Agora o PSDB vai ter absoluto foco em construir uma alternativa de uma candidatura presidencial de qualidade, moderna, conectada com esse momento da sociedade e sem pressa. A prioridade é colaborar para o melhor desempenho dos mandatos dos nossos governadores.
O centro não prosperou por falta de nomes, de opções? Por falta de ter definido e conseguido consolidar uma candidatura viável com um tempo consistente para dialogar com o resto da sociedade. Era uma candidatura que tinha que estar pronta e nós tentamos, na época das prévias, tê-la pronta no mês de outubro, teríamos um ano para maturá-la. O projeto não deu certo pelas razões conhecidas.
Quando Doria foi considerado inviável, ele tinha cerca de 4% de intenções de votos. Tebet terminou com os mesmos 4%. Foi um erro apostar nela e não numa candidatura tucana? Havia uma série de leituras naquele momento. Havia uma taxa de rejeição que gerava um grau de preocupação muito consistente entre os candidatos a governador.
Quais são as razões conhecidas que inviabilizaram a candidatura tucana? Os 4% pareciam uma intenção de voto muito baixa comparada à realidade histórica. Depois, havia não só a preocupação com intenção de voto, mas registros de um grau de rejeição que os candidatos a governador temiam que transbordasse para suas candidaturas estaduais.
O fracasso do PSDB em São Paulo está ligado ao partido ou ao governador Rodrigo Garcia? O que foi avaliado nas urnas em São Paulo não foi a administração do PSDB muito menos o trabalho do governador Rodrigo Garcia. Foi uma eleição capturada por aqueles que ficaram presos à dicotomia Lula ou Bolsonaro, o que arrastou as candidaturas de Haddad e Tarcísio a essa polarização.
Rodrigo Garcia não poderia ter feito uma campanha melhor do que fez. Hoje fica claro que talvez nada mudasse o resultado.
Qual o saldo de Doria? Muitos tucanos atribuem a erros dele a situação do partido. Doria deixou a vida privada e conseguiu num intervalo curto ser prefeito e governador da maior cidade e do maior estado. Ele teve um ciclo muito intenso e relativamente curto, mas o conjunto das ações positivas, a exemplo da vacina, é algo que tem que ser registrado como importante para a sociedade.
O sr. disse que não ter um candidato a presidente atrapalhou.

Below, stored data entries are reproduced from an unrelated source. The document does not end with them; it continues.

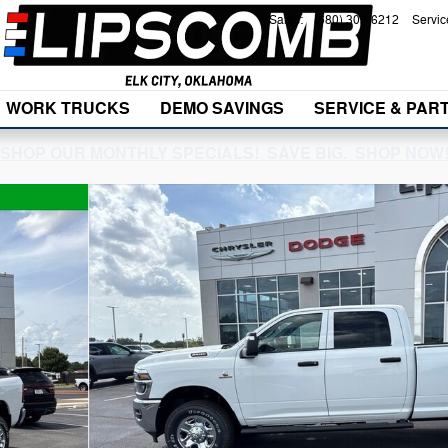
Sales
:
(580) 303-6212
Servic
WORK TRUCKS
DEMO SAVINGS
SERVICE & PAR
SHOP OUR MONTHLY SPECIALS! SAVE BIG. SHOP NOW
1 of 38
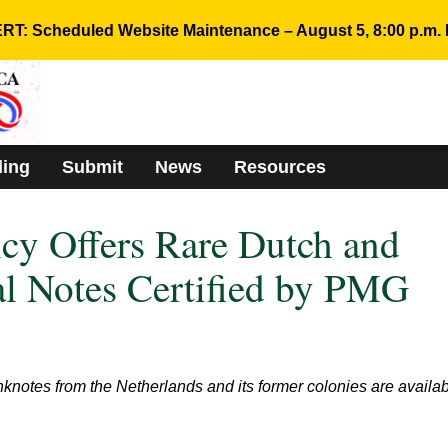
RT: Scheduled Website Maintenance – August 5, 8:00 p.m. 
ding
Submit
News
Resources
cy Offers Rare Dutch and
l Notes Certified by PMG
otes from the Netherlands and its former colonies are availa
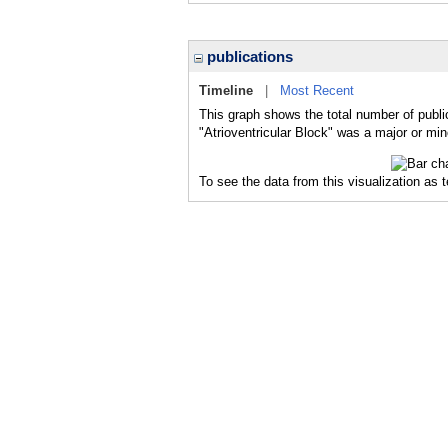
publications
Timeline
|
Most Recent
This graph shows the total number of public
"Atrioventricular Block" was a major or min
To see the data from this visualization as 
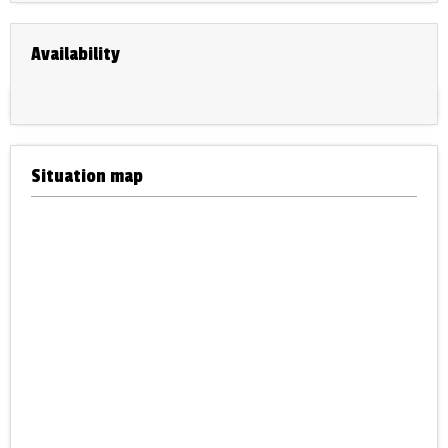
Availability
Situation map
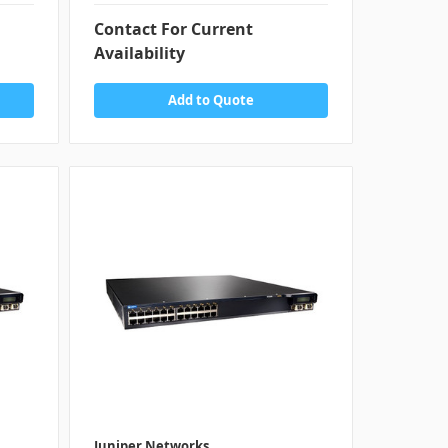
Contact For Current
Availability
Add to Quote
Juniper Networks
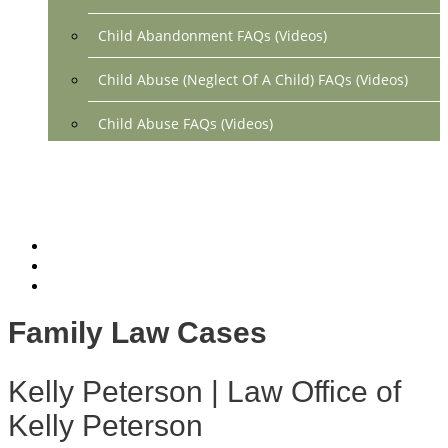
Child Abandonment FAQs (Videos)
Child Abuse (Neglect Of A Child) FAQs (Videos)
Child Abuse FAQs (Videos)
Divorce FAQs (Videos)
Mediation FAQs (Videos)
Parental Alienation FAQs (Videos)
Relocation FAQs (Videos)
Family Law Cases
Property Division FAQs (Videos)
Kelly Peterson | Law Office of
Spousal Support (Alimony) (Videos)
Kelly Peterson
Division Of Debt FAQs (Videos)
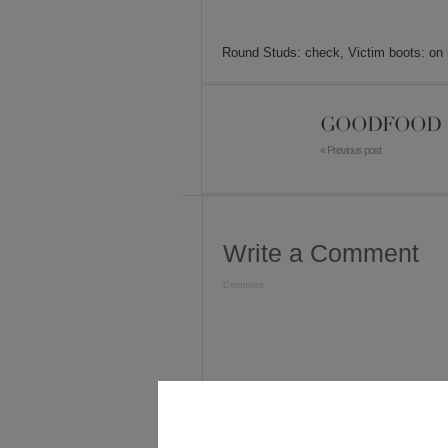
Round Studs: check, Victim boots: on it
GOODFOOD
« Previous post
Write a Comment
Comment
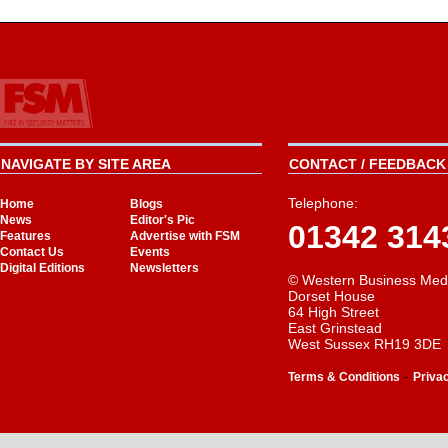
NAVIGATE BY SITE AREA
CONTACT / FEEDBACK 
Telephone:
Home
Blogs
News
Editor's Pic
01342 314
Features
Advertise with FSM
Contact Us
Events
Digital Editions
Newsletters
© Western Business Med
Dorset House
64 High Street
East Grinstead
West Sussex RH19 3DE
-
Terms & Conditions
Priva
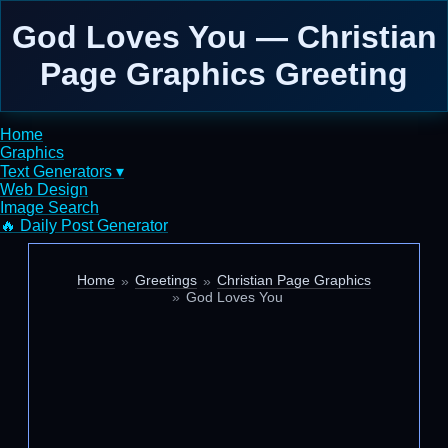
God Loves You — Christian
Page Graphics Greeting
Home
Graphics
Text Generators ▾
Web Design
Image Search
🔥 Daily Post Generator
Home
Greetings
Christian Page Graphics
God Loves You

Essa fatura está na conta dele? Eu não faço vida pública apontando o dedo pra ninguém. Prefiro guardar as ações de contribuições positivas que Doria deixou. Os danos que o PSDB carregou nesse processo, eu prefiro que olhemos para frente e possamos construir um momento novo no partido.

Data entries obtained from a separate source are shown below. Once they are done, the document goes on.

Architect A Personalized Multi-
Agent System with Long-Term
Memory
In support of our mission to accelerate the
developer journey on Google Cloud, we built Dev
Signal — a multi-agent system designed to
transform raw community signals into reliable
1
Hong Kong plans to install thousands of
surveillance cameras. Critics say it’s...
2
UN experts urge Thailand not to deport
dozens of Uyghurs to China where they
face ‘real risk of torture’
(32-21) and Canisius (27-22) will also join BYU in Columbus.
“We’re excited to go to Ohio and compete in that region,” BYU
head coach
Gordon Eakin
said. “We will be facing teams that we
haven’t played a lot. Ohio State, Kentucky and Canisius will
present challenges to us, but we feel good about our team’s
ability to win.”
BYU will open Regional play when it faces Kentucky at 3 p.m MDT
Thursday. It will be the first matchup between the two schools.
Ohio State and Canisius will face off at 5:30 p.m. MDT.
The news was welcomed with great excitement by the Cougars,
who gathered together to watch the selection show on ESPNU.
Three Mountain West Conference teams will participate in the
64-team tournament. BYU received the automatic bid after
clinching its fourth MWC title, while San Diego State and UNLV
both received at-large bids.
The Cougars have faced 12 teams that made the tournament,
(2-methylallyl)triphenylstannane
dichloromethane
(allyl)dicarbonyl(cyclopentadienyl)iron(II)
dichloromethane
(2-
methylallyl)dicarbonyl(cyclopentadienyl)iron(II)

O sr. disse que faltou tempo para Tebet, mas ela saiu fortalecida e vai ter quatro anos pela frente. Pode ser uma adversária de Leite no campo de centro em 2026? Está muito distante. Prefiro apostar que vamos ter um governo exitoso de Leite e tê-lo pronto para se apresentar ao país no momento apropriado em 2026.

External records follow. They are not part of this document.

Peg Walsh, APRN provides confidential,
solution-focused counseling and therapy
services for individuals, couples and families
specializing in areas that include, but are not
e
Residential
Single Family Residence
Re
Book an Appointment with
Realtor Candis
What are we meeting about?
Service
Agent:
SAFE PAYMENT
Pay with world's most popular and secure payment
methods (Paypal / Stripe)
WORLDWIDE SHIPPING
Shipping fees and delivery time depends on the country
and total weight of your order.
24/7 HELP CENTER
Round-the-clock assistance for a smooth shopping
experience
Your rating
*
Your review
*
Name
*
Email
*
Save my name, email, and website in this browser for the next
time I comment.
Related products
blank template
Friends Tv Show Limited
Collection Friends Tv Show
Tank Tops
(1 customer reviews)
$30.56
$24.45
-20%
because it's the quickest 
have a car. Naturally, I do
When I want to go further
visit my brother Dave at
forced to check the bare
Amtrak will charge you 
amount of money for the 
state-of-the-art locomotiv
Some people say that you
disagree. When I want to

Mas como avalia Tebet? Um grande quadro, fez uma bela eleição. E agora entramos em novo ciclo político.
RAIO-X
Bruno Araújo, 50 anos
Formado em direito pela Universidade Federal de Pernambuco, foi deputado estadual (1999-2007) e deputado federal (2007-2019). Entre maio de 2016 e novembro de 2017, licenciou-se para exercer o cargo de ministro das Cidades do governo Michel Temer (MDB). Hoje sem cargo eletivo, é presidente do PSDB desde PSDB em maio de 2019.